Could you print every record exactly as it stands?

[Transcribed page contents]
- - -

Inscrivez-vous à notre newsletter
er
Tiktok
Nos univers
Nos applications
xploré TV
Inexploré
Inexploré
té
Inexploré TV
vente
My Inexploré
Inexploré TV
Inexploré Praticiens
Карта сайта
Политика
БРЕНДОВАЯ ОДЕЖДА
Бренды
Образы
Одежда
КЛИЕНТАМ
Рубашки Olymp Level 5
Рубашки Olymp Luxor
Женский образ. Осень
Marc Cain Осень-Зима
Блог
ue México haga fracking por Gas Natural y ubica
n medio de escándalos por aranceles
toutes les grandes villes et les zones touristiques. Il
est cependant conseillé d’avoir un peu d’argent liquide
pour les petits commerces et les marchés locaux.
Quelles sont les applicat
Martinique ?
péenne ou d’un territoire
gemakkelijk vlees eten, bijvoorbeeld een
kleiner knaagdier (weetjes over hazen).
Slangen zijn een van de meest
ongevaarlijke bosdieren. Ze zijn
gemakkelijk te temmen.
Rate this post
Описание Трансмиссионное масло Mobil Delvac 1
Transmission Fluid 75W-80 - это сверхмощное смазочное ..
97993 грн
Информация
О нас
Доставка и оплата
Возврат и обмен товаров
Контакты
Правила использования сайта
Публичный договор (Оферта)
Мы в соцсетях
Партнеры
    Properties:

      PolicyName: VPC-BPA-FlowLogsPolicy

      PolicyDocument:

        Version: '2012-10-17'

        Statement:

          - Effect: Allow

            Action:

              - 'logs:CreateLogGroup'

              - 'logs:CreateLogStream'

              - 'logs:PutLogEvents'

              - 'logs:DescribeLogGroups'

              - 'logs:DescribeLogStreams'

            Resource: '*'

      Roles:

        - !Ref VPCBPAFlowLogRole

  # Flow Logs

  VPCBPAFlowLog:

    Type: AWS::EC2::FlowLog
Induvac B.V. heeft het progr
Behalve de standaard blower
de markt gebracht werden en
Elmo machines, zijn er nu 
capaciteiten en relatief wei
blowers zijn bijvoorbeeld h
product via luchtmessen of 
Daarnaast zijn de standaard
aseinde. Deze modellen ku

- - -

*Exercise result*
Inscrivez-vous à notre newsletter
er
Tiktok
Nos univers
Nos applications
xploré TV
Inexploré
Inexploré
té
Inexploré TV
vente
My Inexploré
Inexploré TV
Inexploré Praticiens
Карта сайта
Политика
БРЕНДОВАЯ ОДЕЖДА
Бренды
Образы
Одежда
КЛИЕНТАМ
Рубашки Olymp Level 5
Рубашки Olymp Luxor
Женский образ. Осень
Marc Cain Осень-Зима
Блог
ue México haga fracking por Gas Natural y ubica
n medio de escándalos por aranceles
toutes les grandes villes et les zones touristiques. Il
est cependant conseillé d’avoir un peu d’argent liquide
pour les petits commerces et les marchés locaux.
Quelles sont les applicat
Martinique ?
péenne ou d’un territoire
gemakkelijk vlees eten, bijvoorbeeld een
kleiner knaagdier (weetjes over hazen).
Slangen zijn een van de meest
ongevaarlijke bosdieren. Ze zijn
gemakkelijk te temmen.
Rate this post
Описание Трансмиссионное масло Mobil Delvac 1
Transmission Fluid 75W-80 - это сверхмощное смазочное ..
97993 грн
Информация
О нас
Доставка и оплата
Возврат и обмен товаров
Контакты
Правила использования сайта
Публичный договор (Оферта)
Мы в соцсетях
Партнеры
    Properties:

      PolicyName: VPC-BPA-FlowLogsPolicy

      PolicyDocument:

        Version: '2012-10-17'

        Statement:

          - Effect: Allow

            Action:

              - 'logs:CreateLogGroup'

              - 'logs:CreateLogStream'

              - 'logs:PutLogEvents'

              - 'logs:DescribeLogGroups'

              - 'logs:DescribeLogStreams'

            Resource: '*'

      Roles:

        - !Ref VPCBPAFlowLogRole

  # Flow Logs

  VPCBPAFlowLog:

    Type: AWS::EC2::FlowLog
Induvac B.V. heeft het progr
Behalve de standaard blower
de markt gebracht werden en
Elmo machines, zijn er nu 
capaciteiten en relatief wei
blowers zijn bijvoorbeeld h
product via luchtmessen of 
Daarnaast zijn de standaard
aseinde. Deze modellen ku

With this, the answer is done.